▶ **Extract to read**:
Note: This ballot was opened for revision 15 and is now closed.

Jim Guichard
Yes
Deb Cooley
No Objection
Comment (2024-08-04 for -16) Not sent
I have no comments.

Thank you to Daniel Migault for the secdir review.
Erik Kline
No Objection
Gunter Van de Velde
No Objection
Comment (2024-08-01 for -16) Sent for earlier
# Gunter Van de Velde, RTG AD, comments for draft-ietf-rift-yang-16

Changed on 2Aug2024 from No Record to No Objection

Original AD concern:

When going through the document most of the items are included and realize that a great deal of work and detail went into the proposed model.
I do have one observation that confuses me and that is the relationship with the RIFT Thrift model used. 

The RIFT specification has a Thrift data model embedded which is documented in section 7:
https://datatracker.ietf.org/doc/html/draft-ietf-rift-rift-24#section-7

It is unclear to me if the proposed YANG model aligns or has deviations of this Thrift model. Is the use case for both different?
Would it make sense to consider a table to align both models where appropriate? Have both models similar intent?

Answer from Bruno Rijsman:

* The use case and the intent for the Thrift model and the YANG model are quite different.
* The Thrift model describes the control-plane protocol, i.e. encoding of control-plane messages between routers.
* The YANG model describes the management-plane, i.e. the attributes that need to be configured / monitored by the network management system.
* They are already aligned in the sense that the YANG data model already describes what needs to be managed about the Thrift-described control plane protocol.
Mahesh Jethanandani
No Objection
Comment (2024-08-04 for -16) Sent
Thanks to Michal Vasko for his YANG doctor's review.

Thanks to Jordon Head for the shepherd writeup. The writeup was done in 2022 though. I wonder if anything has changed in the interim. I will note that the document is a protocol document, and as such could do with an implementation.

▶ **Data records**:
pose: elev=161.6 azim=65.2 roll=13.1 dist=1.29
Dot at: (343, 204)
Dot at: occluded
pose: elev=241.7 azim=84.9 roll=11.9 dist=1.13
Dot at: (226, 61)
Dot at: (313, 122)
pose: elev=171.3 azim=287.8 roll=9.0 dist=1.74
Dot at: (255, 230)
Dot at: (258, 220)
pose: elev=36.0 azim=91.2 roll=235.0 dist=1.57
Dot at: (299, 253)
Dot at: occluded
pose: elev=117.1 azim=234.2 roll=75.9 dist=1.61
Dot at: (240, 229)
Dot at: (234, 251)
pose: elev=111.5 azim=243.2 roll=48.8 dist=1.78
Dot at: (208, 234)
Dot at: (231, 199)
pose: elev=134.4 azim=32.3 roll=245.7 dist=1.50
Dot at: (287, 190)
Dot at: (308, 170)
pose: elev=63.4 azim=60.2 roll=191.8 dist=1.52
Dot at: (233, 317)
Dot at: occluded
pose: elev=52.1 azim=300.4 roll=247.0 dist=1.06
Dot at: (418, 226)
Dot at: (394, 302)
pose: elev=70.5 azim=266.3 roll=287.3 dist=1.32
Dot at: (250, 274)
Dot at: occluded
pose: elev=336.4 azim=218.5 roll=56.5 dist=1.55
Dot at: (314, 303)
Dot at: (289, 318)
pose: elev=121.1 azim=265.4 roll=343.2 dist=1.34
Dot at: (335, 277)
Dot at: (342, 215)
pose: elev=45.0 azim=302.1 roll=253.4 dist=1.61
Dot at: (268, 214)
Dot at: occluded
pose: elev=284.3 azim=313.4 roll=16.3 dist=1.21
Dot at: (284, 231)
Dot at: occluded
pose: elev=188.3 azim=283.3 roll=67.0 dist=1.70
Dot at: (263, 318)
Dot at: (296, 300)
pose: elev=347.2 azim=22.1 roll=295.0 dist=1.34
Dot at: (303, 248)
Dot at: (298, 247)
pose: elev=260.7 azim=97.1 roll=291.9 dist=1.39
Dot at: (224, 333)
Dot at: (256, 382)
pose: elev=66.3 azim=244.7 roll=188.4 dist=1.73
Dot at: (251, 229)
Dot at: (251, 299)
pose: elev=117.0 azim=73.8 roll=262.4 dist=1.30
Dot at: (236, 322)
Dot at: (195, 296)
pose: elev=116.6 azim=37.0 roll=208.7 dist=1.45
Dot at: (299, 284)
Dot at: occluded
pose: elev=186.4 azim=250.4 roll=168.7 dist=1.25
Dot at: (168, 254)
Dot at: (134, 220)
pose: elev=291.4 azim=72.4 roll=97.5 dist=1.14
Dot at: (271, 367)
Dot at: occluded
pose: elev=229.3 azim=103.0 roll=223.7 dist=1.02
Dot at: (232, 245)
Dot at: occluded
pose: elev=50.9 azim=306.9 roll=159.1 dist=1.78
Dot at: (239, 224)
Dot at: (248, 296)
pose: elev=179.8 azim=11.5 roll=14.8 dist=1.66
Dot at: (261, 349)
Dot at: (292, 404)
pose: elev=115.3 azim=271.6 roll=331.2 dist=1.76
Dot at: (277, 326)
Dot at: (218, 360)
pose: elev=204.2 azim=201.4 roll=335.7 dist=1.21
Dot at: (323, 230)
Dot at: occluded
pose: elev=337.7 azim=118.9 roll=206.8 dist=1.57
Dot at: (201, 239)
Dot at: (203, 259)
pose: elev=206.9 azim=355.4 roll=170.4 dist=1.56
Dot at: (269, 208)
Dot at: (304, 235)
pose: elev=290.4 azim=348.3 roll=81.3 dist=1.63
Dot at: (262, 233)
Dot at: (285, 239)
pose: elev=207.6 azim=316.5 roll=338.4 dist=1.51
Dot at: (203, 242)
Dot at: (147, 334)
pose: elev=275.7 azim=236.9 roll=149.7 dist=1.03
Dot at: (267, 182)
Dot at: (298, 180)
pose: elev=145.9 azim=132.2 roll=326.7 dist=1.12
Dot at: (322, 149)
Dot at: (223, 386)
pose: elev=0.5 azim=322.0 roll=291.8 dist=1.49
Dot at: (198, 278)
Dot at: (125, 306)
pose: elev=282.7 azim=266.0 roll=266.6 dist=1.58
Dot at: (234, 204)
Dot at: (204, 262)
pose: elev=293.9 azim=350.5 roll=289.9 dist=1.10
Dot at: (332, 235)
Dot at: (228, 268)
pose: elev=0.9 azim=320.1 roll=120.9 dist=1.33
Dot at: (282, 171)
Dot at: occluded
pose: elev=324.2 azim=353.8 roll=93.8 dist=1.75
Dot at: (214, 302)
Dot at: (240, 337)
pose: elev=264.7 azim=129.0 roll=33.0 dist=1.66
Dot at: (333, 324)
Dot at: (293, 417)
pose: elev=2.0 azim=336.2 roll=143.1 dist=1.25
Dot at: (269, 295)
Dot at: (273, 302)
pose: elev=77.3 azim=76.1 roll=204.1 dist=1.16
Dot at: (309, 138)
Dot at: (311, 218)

▶ **Directions**: Continue the ballot comments on draft-ietf-rift-yang, starting right after their final sentence.

▶ **Response**:
Section 1.1, paragraph 4
>    The terminology for describing YANG data models is found in [RFC6020]
>    and [RFC7950], including:
>
>    *  augment
>
>    *  container
>
>    *  choice

This is a draft that defines YANG module. It is assumed that anyone who is reviewing a YANG model is familiar with these terms. It is therefore redundant to repeat them here. I would just remove them. 

Section 2.1, paragraph 3
>    The RIFT YANG module augments the /routing/control-plane-protocols/
>    control-plane-protocol path defined in the ietf-routing module.  The
>    ietf-rift model defines a single instance of RIFT.  Multiple
>    instances are instantiated as multiple control-plane protocols
>    instances.

The last statement does not make sense. I think you mean to say "Multiple instances of the protocol are supported by the module by giving them unique names (as key)".  As a note, the routing module supports several control plane protocols, not several instances of them. This model augments the routing module to add RIFT as a control plane protocol. It then offers the ability to create a list of instances, which it does by declaring 'list rift'.

Section 2.2, paragraph 1
>    This model imports and augments ietf-routing YANG model defined in
>    [RFC8349].  Both configuration branch and state branch of [RFC8349]
>    are augmented.  The configuration branch covers node base and policy
>    configuration.  The container "rift" is the top level container in
>    this data model.  The container is expected to enable RIFT protocol
>    functionality.

RFC8349 does not have two separate configuration and state branches. Not if you were following the NMDA module, which is noted below in the document. Suggest removing the second and third sentences in the paragraph.

Section 2.3, paragraph 2
>    The RIFT YANG module augments the /routing/control-plane-protocols/
>    control-plane-protocol path defined in the ietf-routing module.  The
>    ietf-rift model defines a single instance of RIFT.  Multiple
>    instances are instantiated as multiple control-plane protocols
>    instances.

Same comment as above. Suggest rewording the last sentence to say, "Multiple instances of the protocol are supported by the module by giving each instance a unique name".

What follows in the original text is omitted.